First, Mindful Joint 2018 at the School of Visual Arts and New York University brought together artists, writers and curators from South Korea and the U.S. The symposium did not attempt to define what contemporary Korean art is, nor did present a unified history. Instead, the symposium assimilated practices of prominent Korean artists to the conversations that are taking place around the world by matching professionals in the U.S. whose practices share similar interests. For instance, the event invited an artist, a curator, and a writer in the United States who knows little about contemporary Korean art. However, they can be well matched. Mindful Joint 2018 offered a meeting point where similar yet different ideas gather together and opened new ideas. Contemporary Korean art has been marginalized as an outsider of the hegemonic discourses of art. This symposium aimed to break the generalized perception of the nation to understand the complexities of practices and cultural backgrounds. Unexpected connections added new lines of narratives into the fabric of global conversations. The participants included Suzanne Anker, Boyong Chang, Onejoon Che, Isla Hansen, Jaewook Lee, Min Oh, Jaeyong Park, Goeun Song, Xiaoyu Weng, and Andrew V. Uroskie.

Mindful Joint 2018, Heecheon Kim, Isla Hansen, Jaeyong Park

For example, Heecheon Kim and Isla Hansen presented their works together as they have similar artistic topics. Heecheon Kim is interested in how technology and the Internet have shaped the ways people in Korea think, behave, and live. Isla Hansen reinterprets and complicates the relationship between the human body and technological progress. She uses the forms of popular media and systems of production and recreates ways in which bodies connect to technologies. However, their works reflect different cultural and ideological backgrounds as one lives in South Korea and the other lives in the States.
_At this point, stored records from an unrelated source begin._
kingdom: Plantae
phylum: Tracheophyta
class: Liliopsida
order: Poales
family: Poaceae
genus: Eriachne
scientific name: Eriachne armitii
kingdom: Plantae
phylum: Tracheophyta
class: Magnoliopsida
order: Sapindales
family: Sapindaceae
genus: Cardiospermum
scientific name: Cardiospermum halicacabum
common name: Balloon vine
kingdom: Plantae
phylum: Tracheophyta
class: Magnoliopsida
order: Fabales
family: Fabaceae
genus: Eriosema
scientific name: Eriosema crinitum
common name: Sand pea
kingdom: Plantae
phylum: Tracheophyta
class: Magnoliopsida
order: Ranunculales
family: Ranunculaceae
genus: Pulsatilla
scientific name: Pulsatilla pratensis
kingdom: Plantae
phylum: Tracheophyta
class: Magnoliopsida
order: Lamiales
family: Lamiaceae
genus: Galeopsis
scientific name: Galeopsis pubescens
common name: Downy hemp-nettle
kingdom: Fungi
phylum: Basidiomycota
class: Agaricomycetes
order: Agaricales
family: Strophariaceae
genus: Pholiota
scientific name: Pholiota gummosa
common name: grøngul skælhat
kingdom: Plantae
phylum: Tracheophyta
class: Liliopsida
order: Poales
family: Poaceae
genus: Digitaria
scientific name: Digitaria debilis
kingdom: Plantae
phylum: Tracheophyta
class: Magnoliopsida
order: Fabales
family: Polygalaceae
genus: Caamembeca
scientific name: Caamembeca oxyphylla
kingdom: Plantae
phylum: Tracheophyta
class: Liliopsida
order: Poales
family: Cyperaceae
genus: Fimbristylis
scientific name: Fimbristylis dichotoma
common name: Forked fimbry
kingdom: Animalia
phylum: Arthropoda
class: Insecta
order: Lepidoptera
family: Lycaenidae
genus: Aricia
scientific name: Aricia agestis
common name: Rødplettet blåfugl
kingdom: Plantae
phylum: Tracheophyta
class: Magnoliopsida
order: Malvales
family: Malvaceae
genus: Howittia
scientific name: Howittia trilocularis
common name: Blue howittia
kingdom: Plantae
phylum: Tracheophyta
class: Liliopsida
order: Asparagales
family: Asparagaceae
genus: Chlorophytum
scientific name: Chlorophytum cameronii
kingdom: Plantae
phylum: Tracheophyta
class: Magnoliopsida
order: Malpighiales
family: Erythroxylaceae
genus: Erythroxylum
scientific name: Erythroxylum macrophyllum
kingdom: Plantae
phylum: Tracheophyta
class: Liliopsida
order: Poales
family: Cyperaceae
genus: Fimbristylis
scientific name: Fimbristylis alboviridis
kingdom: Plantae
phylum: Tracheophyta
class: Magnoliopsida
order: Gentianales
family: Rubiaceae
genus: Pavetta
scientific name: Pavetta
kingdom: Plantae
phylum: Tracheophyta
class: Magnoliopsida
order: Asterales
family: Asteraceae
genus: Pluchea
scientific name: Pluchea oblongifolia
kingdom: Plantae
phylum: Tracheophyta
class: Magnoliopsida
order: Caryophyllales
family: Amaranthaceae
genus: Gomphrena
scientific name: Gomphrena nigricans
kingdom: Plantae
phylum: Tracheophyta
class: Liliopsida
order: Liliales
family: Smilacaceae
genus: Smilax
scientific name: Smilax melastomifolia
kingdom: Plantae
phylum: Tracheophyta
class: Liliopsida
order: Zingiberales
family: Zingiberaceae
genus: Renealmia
Li Binyuan, Drawing Board 100 x 40, 2017

MoMA PS1 presents a two-person show that brings together two Chinese artists from different generations : Zhang Huan (b. 1965) and Li Binyuan (b. 1985). They both use the human body as an artistic medium and a political symbol. The artists generate tensions between the body and the landscape. For example, in his video, Li Binyuan stands hard against rushing water from a burst roadside dam. Zhang Huan hired performers who stacked their naked bodies on top of each other on a mountain. Their physical struggles serve as poetic tools that link between collectivism and individualism as well as the natural and the cultural.

Wong Ping, Dear, can I give you a hand, 2018

Finally, One Hand Clapping is a group exhibition curated by Xiaoyu Weng, The Robert H. N. Ho Family Foundation Associate Curator of Chinese Art, and Hou Hanru, Consulting Curator, The Robert H. N. Ho Family Foundation Chinese Art Initiative and supported by Kyung An, Assistant Curator, Asian Art at the Guggenheim. The exhibition presents newly commissioned works by artists born in Greater China. The geographic regions of Greater China include Mainland China, Hong Kong, Macau, and Taiwan. The participating artists are Cao Fei, Duan Jianyu, Lin Yilin, Wong Ping, and Samson Young. Curator Weng states that “the artists in this exhibition explore how globalization affects our understanding of the future.” While the two previous exhibitions focused more on how artists revisit the past of the regions, One Hand Clapping re-imagine the future. The future presented in this exhibition is quite complicated ; it is both romantic, crazy, absurd, raunchy, fun, melancholic, etc.

Wong Ping, Dear, can I give you a hand, 2018

For example, artist Wong Ping has developed unique imagery that reminds us of early video games and comic books. His animation shows silly stories of sex, politics and social relations. However, his raunchy absurdity somehow makes perfect senses as it reflects our contemporary life that consists of full of ironies.